**Données brutes**

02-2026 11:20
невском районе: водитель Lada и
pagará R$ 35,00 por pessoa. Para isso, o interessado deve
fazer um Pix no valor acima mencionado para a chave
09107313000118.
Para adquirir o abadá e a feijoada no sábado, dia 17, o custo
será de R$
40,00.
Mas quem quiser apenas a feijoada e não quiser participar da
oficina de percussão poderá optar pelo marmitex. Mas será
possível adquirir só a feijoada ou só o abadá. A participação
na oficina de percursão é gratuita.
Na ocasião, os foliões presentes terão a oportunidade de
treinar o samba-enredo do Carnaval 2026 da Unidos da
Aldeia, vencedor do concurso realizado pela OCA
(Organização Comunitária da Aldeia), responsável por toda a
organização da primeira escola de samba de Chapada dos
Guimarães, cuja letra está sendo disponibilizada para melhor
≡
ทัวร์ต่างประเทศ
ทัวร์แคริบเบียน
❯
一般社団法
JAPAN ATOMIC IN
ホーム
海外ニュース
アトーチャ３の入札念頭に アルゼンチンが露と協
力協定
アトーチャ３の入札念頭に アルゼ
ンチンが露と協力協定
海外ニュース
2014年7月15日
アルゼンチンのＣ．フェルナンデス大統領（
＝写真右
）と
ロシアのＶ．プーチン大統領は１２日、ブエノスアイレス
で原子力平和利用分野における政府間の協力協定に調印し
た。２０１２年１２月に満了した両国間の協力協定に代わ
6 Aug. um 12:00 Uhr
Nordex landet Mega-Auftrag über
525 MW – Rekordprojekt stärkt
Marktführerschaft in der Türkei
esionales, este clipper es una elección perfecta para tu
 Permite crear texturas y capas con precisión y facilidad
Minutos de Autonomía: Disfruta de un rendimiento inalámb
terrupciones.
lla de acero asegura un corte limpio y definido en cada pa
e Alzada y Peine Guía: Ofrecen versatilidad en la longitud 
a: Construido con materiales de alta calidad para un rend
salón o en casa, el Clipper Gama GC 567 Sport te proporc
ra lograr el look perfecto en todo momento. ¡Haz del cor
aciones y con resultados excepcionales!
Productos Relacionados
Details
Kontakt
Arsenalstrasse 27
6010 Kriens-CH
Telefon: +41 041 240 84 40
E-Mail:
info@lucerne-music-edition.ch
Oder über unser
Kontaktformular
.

**Problème à résoudre**
Pouvez-vous recopier les lignes, du début jusqu'à celle qui contient « possível adquirir só » incluse, en remplaçant partout « feijoada » par « moqueca » sans rien changer d'autre ?

**Réponse**
02-2026 11:20
невском районе: водитель Lada и
pagará R$ 35,00 por pessoa. Para isso, o interessado deve
fazer um Pix no valor acima mencionado para a chave
09107313000118.
Para adquirir o abadá e a moqueca no sábado, dia 17, o custo
será de R$
40,00.
Mas quem quiser apenas a moqueca e não quiser participar da
oficina de percussão poderá optar pelo marmitex. Mas será
possível adquirir só a moqueca ou só o abadá. A participação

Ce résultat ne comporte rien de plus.